Japanese Woodworking Tools- Discovering their merits
When I first started woodwork in the early 1970s, I dabbled in a few different variations on the theme, one of which was sculpture and carving. I bought a decent set of Marples ‘Blue Chip’ sculpture gouges. I also purchased a fairly comprehensive set of Ashley Isles rosewood handled carving tools. Also on the list was a maul or two and some sharpening gear. Up until this point, I’d never tried out any Japanese woodworking tools but we’ll come to that bit shortly.
Alas, the Grinling Gibbons’ mojo didn’t surface or come anywhere near to raising its head over the parapet. Like so many of my early hand tool acquisitions, they got sold on and were replaced by cabinet making equipment.
However, one of the elements of cabinet work is sculptural, where flowing lines are embodied within the piece. This is perhaps best illustrated by the work of Hans Wegner in the late 1940s with ‘the Chair’. Even after more than 60 years, it is still the most elegant place ever created in which to park one’s rear end.
Getting the job done
Much of this sort of work can be done with spokeshaves of which I have a pair, and a selection of rasps is also essential for getting into those tighter sweeps or bends. I have a few from a different source which are effective. However, no matter how good, (and there are some very good and very expensive handmade ones available) they still leave a finish which has more in common with a ploughed field than the shimmering silkiness of a finely finished wooden surface.

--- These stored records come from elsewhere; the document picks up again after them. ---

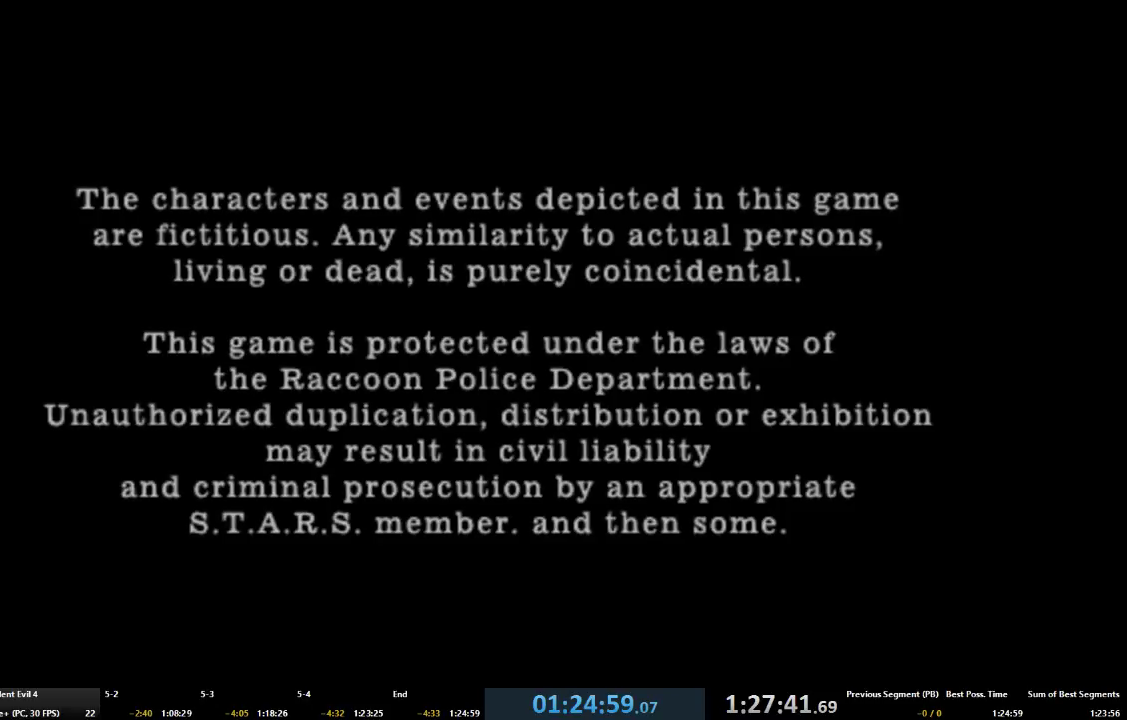
{"buttons": ["B"], "left_stick": "center", "right_stick": "center", "events": [[433, "B", "down"]]}
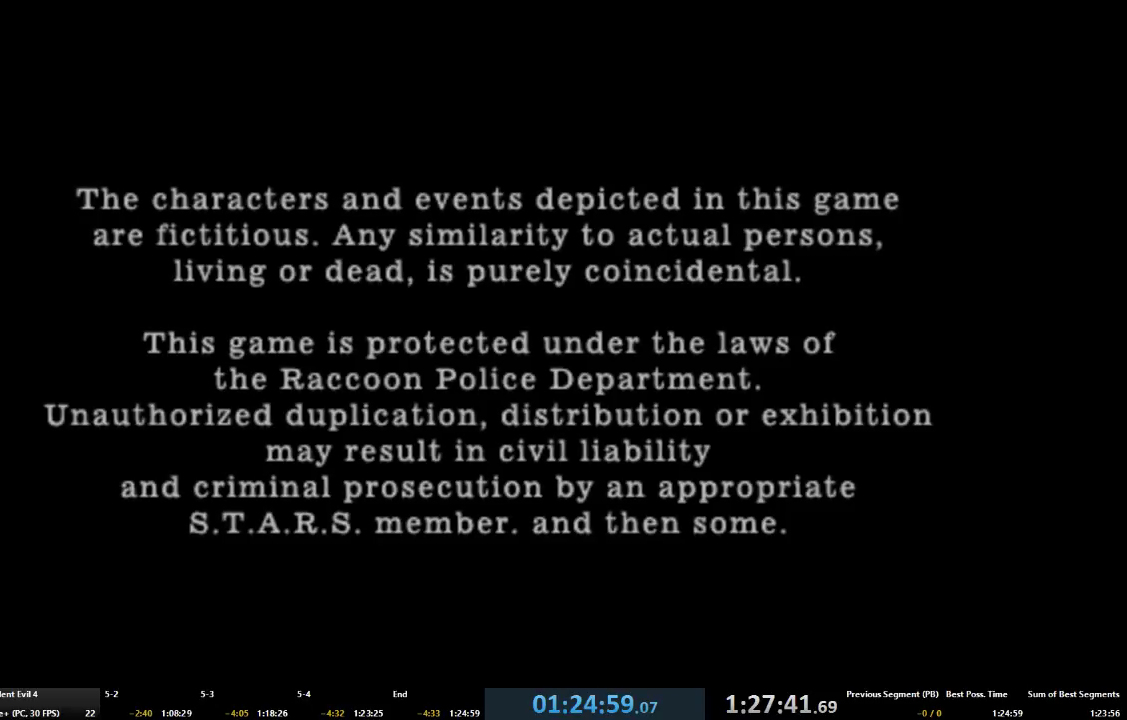
{"buttons": ["B"], "left_stick": "center", "right_stick": "center", "events": [[67, "B", "up"], [200, "B", "down"], [333, "B", "up"], [500, "B", "down"]]}
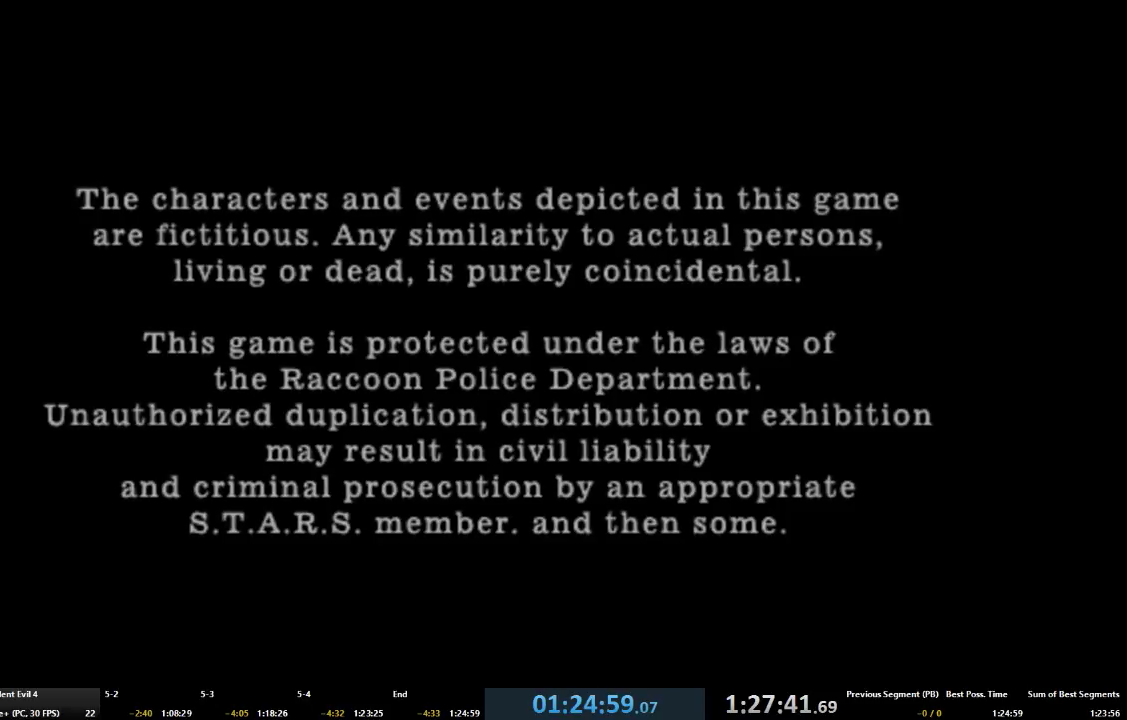
{"buttons": [], "left_stick": "center", "right_stick": "center", "events": [[167, "B", "up"], [300, "B", "down"], [467, "B", "up"]]}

Discovering Japanese Woodworking Tools
In view of this poor finish from a conventional rasp, it was suggested that I try out some of our Japanese carver’s files as they’re a bit different, but quite how different was a revelation. Unfortunately, I didn’t have a current project that was suitable. That was until I suddenly remembered that I had a plane requiring a new handle. I had some suitable bits of teak that would suffice. I cut some off for the front turned knob and the rear tote to leave a little extra to grip in the vice.
It has to be said that initially these Japanese woodworking tools don’t look like much. Firstly, there’s no needle sharp, fearsome gnarly teeth as you’d expect with a conventional rasp. Instead, there’s just rows of slightly curved, innocuous looking serrations. In fact, they are rather mundane and a bit boring.
Like a lot of Japanese woodworking tools, it’s only when you use them that you realise they’ve created something quite exceptional. The cut is extremely aggressive. At the same time, the finish is so polished it requires no more than sanding. I used some strips of sandpaper to smooth the tote to the required profile and after a bit more ‘fiddling’ it was ready, together with the front knob, to be fitted to the plane.